Homicide:
1 journaler for this copy...
David Simon is a brilliant and eloquent writer. Simon worked for the Baltimore Sun, writing the crime reports. He wanted to get a better idea of how the detectives work, so he spent the year 1988 observing one shift of Baltimore detectives. There were 234 murders in the city that year.
If you like a good detective story where you get to figure out who did it before the story ends, this isn't for you. This is real - some cases don't get solved. The bad guy doesn't always go to trial or to jail. The good guys don't always win. But they keep trying - because it's their job. This is what they do. This is what they believe in. And that's what this book is all about.
From page 18...
"Your paycheck may come from fiscal services but, goddammit, after six beers you can pretty much convince yourself that you work for the Lord himself... If you are good enough, you will never do anything else as a cop that matters this much. Homicide is the major leagues, the center ring, the show. It always has been. When Cain threw a cap into Abel, you don't think the Big Guy told of couple of fresh uniforms to go down and work up the prosecution report.
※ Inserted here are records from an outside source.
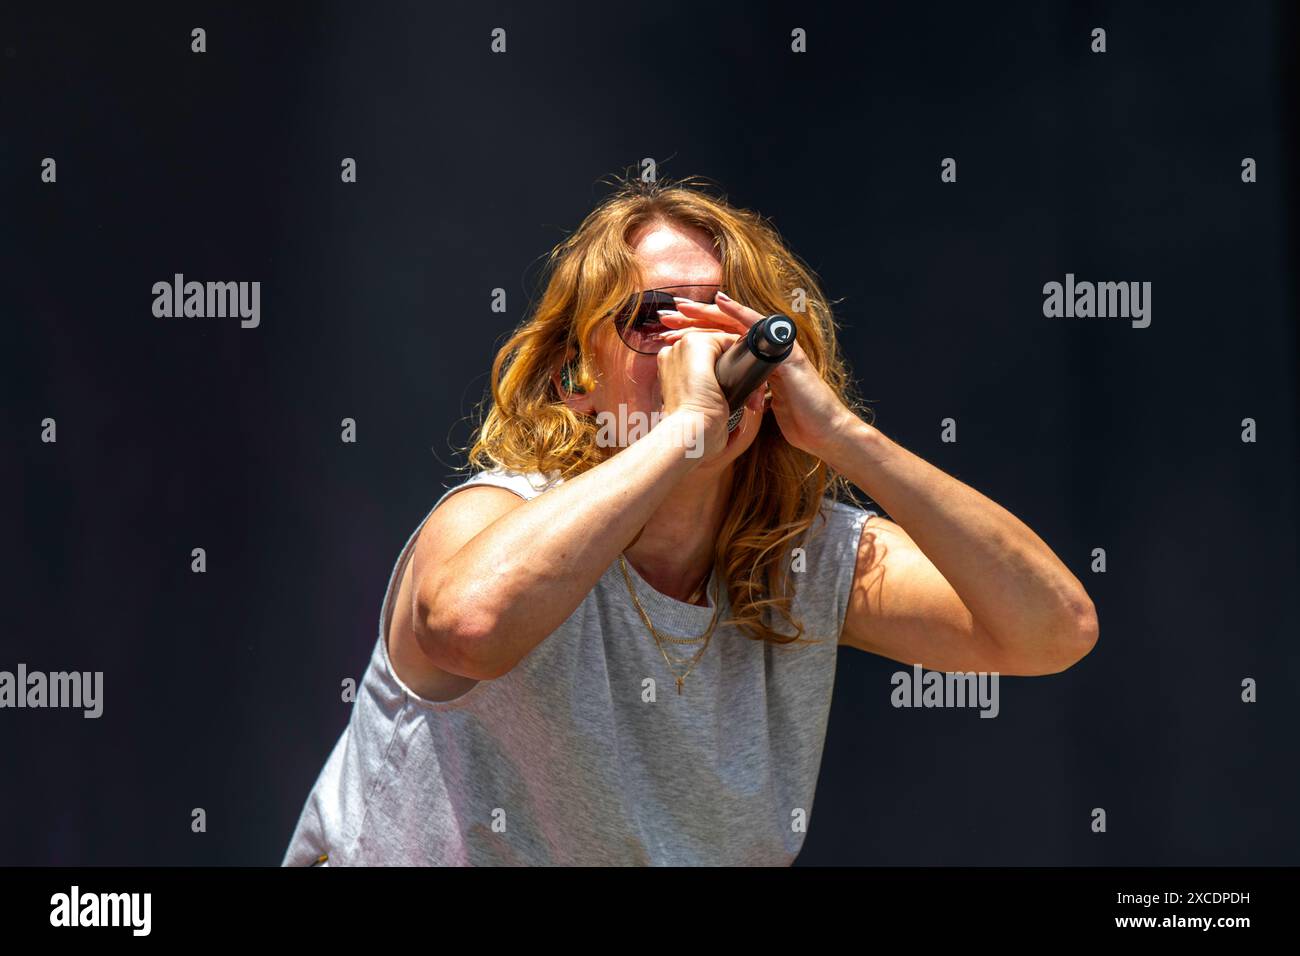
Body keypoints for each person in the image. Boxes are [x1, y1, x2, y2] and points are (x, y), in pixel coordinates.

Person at [281, 175, 1098, 866]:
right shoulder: (497, 512)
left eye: (726, 319)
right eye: (653, 318)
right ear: (573, 376)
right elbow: (469, 624)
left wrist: (845, 437)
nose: (697, 346)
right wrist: (680, 434)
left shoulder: (800, 561)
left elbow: (1051, 629)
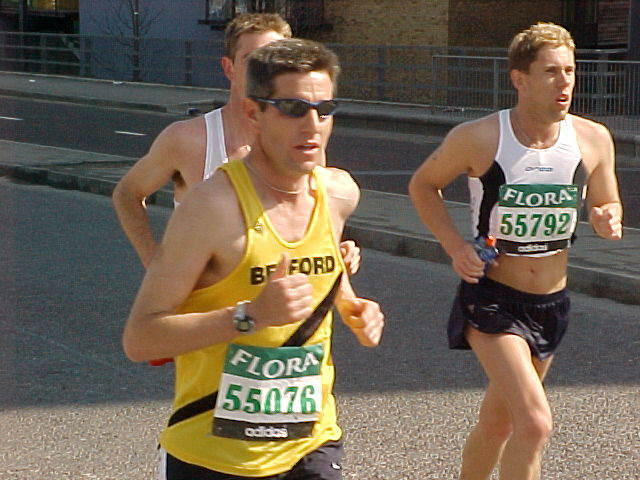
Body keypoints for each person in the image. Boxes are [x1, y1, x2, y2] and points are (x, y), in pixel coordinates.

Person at [122, 38, 384, 480]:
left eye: (324, 110)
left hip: (311, 441)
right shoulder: (211, 208)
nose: (313, 125)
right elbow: (140, 339)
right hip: (213, 454)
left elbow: (321, 269)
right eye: (292, 108)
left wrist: (352, 306)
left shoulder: (339, 193)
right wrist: (250, 316)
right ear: (252, 112)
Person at [409, 22, 622, 480]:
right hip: (492, 299)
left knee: (499, 423)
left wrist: (608, 217)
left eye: (570, 71)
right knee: (535, 422)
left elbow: (607, 201)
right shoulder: (480, 137)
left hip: (550, 301)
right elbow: (423, 185)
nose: (564, 83)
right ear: (519, 79)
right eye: (551, 72)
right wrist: (454, 246)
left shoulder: (593, 138)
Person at [111, 13, 360, 274]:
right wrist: (154, 262)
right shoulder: (188, 139)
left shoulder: (299, 144)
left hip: (278, 296)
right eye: (253, 60)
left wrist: (334, 252)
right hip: (203, 297)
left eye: (276, 61)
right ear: (229, 68)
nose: (266, 72)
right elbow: (127, 193)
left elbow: (310, 221)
Hell no, he sent a fucking detective. And it will always be that way, because the homicide unit of any urban police force has for generations been the natural habitat of that rarefied species, the thinking cop."
I can't recommend this one highly enough.
Released 18 yrs ago (6/29/2005 UTC) at Cheesecake Factory, Arboretum in Austin, Texas USA
WILD RELEASE NOTES:
Left on a ledge in the waiting area.